Text section:
#####
Monroe Federal Bancorp, Inc. (MFBI)

Monroe Federal Bancorp, formed in 2024, is the holding company for Monroe Federal Savings & Loan Association, a century-old community thrift in the Dayton, OH area. It operates four branches and specializes in 1–4 family residential mortgages, but also offers commercial real estate, home equity, ...

Monroe Federal Bancorp, Inc.

10-K Review for Fiscal Year Ended March 31, 2025

Table of Contents

Warren.AI 💰 4.2 / 10


Executive Summary

Monroe Federal Bancorp, Inc.

  • Incorporated: May 21, 2024 (Conversion completed October 23, 2024)
  • Headquarters: Tipp City, Ohio
  • Operations: Four offices in Tipp City, Dayton, and Vandalia, Ohio
  • Fiscal Year 2025 Highlights:
  • Total assets: $144.3 million (–7.1% YoY)
  • Net loans (ex-ACL): $107.0 million (–0.8% YoY)
  • Deposits: $120.7 million (–15.1% YoY)
#####
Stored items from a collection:
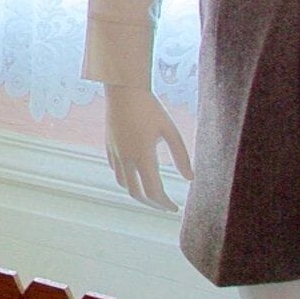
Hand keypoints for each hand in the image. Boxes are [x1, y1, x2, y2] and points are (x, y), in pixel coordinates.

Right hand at [101, 81, 190, 211]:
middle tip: (165, 206)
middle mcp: (127, 158)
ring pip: (124, 184)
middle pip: (137, 193)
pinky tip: (136, 175)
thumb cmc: (150, 108)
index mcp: (144, 156)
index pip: (154, 191)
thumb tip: (190, 178)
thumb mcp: (171, 131)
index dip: (165, 203)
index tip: (175, 208)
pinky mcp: (109, 147)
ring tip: (151, 193)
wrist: (123, 90)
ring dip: (138, 193)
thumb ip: (181, 156)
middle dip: (152, 204)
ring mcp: (115, 153)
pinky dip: (127, 179)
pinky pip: (117, 171)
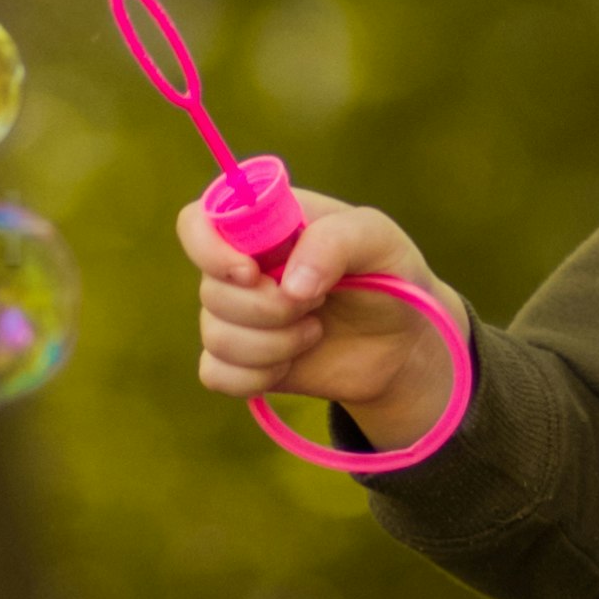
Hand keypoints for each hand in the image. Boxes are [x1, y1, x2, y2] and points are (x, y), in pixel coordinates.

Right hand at [179, 170, 461, 444]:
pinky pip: (216, 373)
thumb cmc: (388, 274)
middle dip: (269, 308)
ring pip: (215, 336)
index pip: (197, 222)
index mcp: (261, 223)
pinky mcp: (240, 360)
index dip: (209, 250)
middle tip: (318, 303)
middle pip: (210, 291)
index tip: (251, 273)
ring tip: (315, 331)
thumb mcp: (378, 240)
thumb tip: (289, 285)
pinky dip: (255, 376)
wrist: (402, 343)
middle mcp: (239, 266)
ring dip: (273, 344)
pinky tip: (291, 364)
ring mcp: (236, 315)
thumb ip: (335, 242)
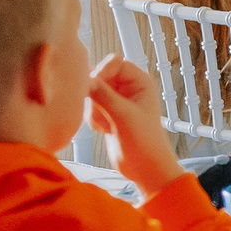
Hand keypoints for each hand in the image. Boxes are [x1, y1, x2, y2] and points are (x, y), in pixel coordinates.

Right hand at [84, 56, 188, 192]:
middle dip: (95, 94)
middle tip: (99, 111)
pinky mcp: (108, 114)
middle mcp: (128, 88)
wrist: (145, 168)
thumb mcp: (123, 116)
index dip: (101, 72)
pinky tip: (104, 130)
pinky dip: (92, 118)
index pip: (114, 61)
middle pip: (99, 76)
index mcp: (139, 81)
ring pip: (92, 93)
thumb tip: (85, 80)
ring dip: (93, 109)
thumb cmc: (144, 142)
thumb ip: (104, 96)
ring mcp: (117, 101)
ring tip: (106, 125)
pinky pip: (90, 107)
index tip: (92, 86)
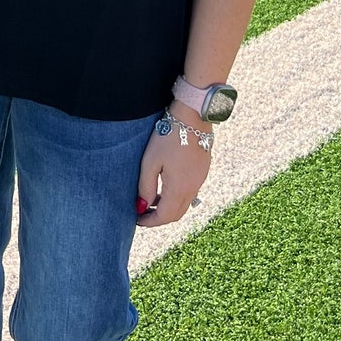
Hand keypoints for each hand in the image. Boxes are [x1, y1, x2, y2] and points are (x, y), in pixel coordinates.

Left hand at [135, 106, 211, 226]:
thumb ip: (146, 186)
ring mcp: (200, 180)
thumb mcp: (150, 162)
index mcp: (178, 188)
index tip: (137, 220)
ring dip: (168, 208)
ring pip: (184, 205)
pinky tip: (165, 187)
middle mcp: (193, 188)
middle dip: (159, 218)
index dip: (150, 222)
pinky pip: (190, 193)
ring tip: (151, 200)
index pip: (164, 216)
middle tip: (143, 214)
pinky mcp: (203, 172)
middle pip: (176, 214)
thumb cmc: (168, 137)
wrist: (192, 118)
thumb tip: (142, 206)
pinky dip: (177, 197)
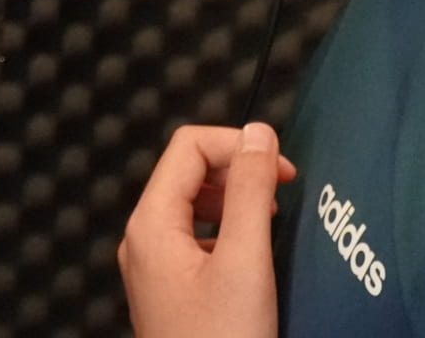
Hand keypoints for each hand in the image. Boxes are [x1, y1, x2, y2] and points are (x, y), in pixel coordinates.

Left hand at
#####
Work instruction 1: Translate into Spanish this sentence from the Monroe Federal Bancorp profile: "Monroe Federal Bancorp, formed in 2024, is the holding company for Monroe Federal Savings & Loan Association, a century-old community thrift in the Dayton, OH area."
Work instruction 2: According to the Monroe Federal Bancorp profile, how can the company be formed in 2024 yet be linked to a century-old institution?

Result 1: Monroe Federal Bancorp, constituida en 2024, es la sociedad holding de Monroe Federal Savings & Loan Association, una entidad de ahorro comunitaria centenaria en el área de Dayton, Ohio.

Result 2: The 2024 formation date belongs to Monroe Federal Bancorp, the holding company, which was incorporated on May 21, 2024 and completed its conversion on October 23, 2024. The century-old institution is Monroe Federal Savings & Loan Association, the community thrift the holding company owns.